═══ Information shown ═══
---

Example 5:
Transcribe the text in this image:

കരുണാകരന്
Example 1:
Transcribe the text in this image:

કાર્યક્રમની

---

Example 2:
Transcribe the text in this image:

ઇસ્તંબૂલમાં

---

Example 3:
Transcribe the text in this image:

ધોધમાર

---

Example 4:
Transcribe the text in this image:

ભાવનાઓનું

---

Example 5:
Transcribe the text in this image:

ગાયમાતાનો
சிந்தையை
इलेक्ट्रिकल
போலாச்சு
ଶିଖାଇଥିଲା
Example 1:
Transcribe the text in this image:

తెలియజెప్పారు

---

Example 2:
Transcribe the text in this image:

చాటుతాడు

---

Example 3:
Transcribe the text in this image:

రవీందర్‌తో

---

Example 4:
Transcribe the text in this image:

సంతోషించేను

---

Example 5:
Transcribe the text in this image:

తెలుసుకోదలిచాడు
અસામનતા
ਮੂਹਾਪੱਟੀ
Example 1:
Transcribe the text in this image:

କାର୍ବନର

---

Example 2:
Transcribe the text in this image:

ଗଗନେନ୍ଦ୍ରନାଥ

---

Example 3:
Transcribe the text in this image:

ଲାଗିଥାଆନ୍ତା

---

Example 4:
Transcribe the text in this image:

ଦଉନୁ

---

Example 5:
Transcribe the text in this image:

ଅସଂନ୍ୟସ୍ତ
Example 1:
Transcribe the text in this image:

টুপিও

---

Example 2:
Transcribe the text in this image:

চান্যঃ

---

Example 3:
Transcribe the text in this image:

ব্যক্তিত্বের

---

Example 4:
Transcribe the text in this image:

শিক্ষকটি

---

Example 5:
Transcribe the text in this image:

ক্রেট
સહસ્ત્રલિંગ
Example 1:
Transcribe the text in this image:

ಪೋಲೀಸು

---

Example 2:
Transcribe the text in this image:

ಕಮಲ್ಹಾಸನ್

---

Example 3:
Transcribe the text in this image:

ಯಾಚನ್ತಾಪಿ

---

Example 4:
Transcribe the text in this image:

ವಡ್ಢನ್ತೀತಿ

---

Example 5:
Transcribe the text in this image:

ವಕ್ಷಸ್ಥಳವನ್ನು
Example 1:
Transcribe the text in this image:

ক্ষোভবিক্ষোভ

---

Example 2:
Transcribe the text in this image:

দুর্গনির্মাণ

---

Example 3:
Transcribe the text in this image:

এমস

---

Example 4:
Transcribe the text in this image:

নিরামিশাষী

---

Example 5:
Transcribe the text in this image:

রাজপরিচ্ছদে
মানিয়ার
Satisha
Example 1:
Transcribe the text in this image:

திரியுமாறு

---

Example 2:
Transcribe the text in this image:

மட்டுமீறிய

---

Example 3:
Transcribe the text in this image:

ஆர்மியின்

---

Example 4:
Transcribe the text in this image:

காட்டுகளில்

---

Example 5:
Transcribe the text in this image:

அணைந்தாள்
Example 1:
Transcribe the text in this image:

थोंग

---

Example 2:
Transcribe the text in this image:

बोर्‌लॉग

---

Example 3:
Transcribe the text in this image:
═══
Could you copy out all of the records above exactly?

---

Example 5:
Transcribe the text in this image:

കരുണാകരന്
Example 1:
Transcribe the text in this image:

કાર્યક્રમની

---

Example 2:
Transcribe the text in this image:

ઇસ્તંબૂલમાં

---

Example 3:
Transcribe the text in this image:

ધોધમાર

---

Example 4:
Transcribe the text in this image:

ભાવનાઓનું

---

Example 5:
Transcribe the text in this image:

ગાયમાતાનો
சிந்தையை
इलेक्ट्रिकल
போலாச்சு
ଶିଖାଇଥିଲା
Example 1:
Transcribe the text in this image:

తెలియజెప్పారు

---

Example 2:
Transcribe the text in this image:

చాటుతాడు

---

Example 3:
Transcribe the text in this image:

రవీందర్‌తో

---

Example 4:
Transcribe the text in this image:

సంతోషించేను

---

Example 5:
Transcribe the text in this image:

తెలుసుకోదలిచాడు
અસામનતા
ਮੂਹਾਪੱਟੀ
Example 1:
Transcribe the text in this image:

କାର୍ବନର

---

Example 2:
Transcribe the text in this image:

ଗଗନେନ୍ଦ୍ରନାଥ

---

Example 3:
Transcribe the text in this image:

ଲାଗିଥାଆନ୍ତା

---

Example 4:
Transcribe the text in this image:

ଦଉନୁ

---

Example 5:
Transcribe the text in this image:

ଅସଂନ୍ୟସ୍ତ
Example 1:
Transcribe the text in this image:

টুপিও

---

Example 2:
Transcribe the text in this image:

চান্যঃ

---

Example 3:
Transcribe the text in this image:

ব্যক্তিত্বের

---

Example 4:
Transcribe the text in this image:

শিক্ষকটি

---

Example 5:
Transcribe the text in this image:

ক্রেট
સહસ્ત્રલિંગ
Example 1:
Transcribe the text in this image:

ಪೋಲೀಸು

---

Example 2:
Transcribe the text in this image:

ಕಮಲ್ಹಾಸನ್

---

Example 3:
Transcribe the text in this image:

ಯಾಚನ್ತಾಪಿ

---

Example 4:
Transcribe the text in this image:

ವಡ್ಢನ್ತೀತಿ

---

Example 5:
Transcribe the text in this image:

ವಕ್ಷಸ್ಥಳವನ್ನು
Example 1:
Transcribe the text in this image:

ক্ষোভবিক্ষোভ

---

Example 2:
Transcribe the text in this image:

দুর্গনির্মাণ

---

Example 3:
Transcribe the text in this image:

এমস

---

Example 4:
Transcribe the text in this image:

নিরামিশাষী

---

Example 5:
Transcribe the text in this image:

রাজপরিচ্ছদে
মানিয়ার
Satisha
Example 1:
Transcribe the text in this image:

திரியுமாறு

---

Example 2:
Transcribe the text in this image:

மட்டுமீறிய

---

Example 3:
Transcribe the text in this image:

ஆர்மியின்

---

Example 4:
Transcribe the text in this image:

காட்டுகளில்

---

Example 5:
Transcribe the text in this image:

அணைந்தாள்
Example 1:
Transcribe the text in this image:

थोंग

---

Example 2:
Transcribe the text in this image:

बोर्‌लॉग

---

Example 3:
Transcribe the text in this image:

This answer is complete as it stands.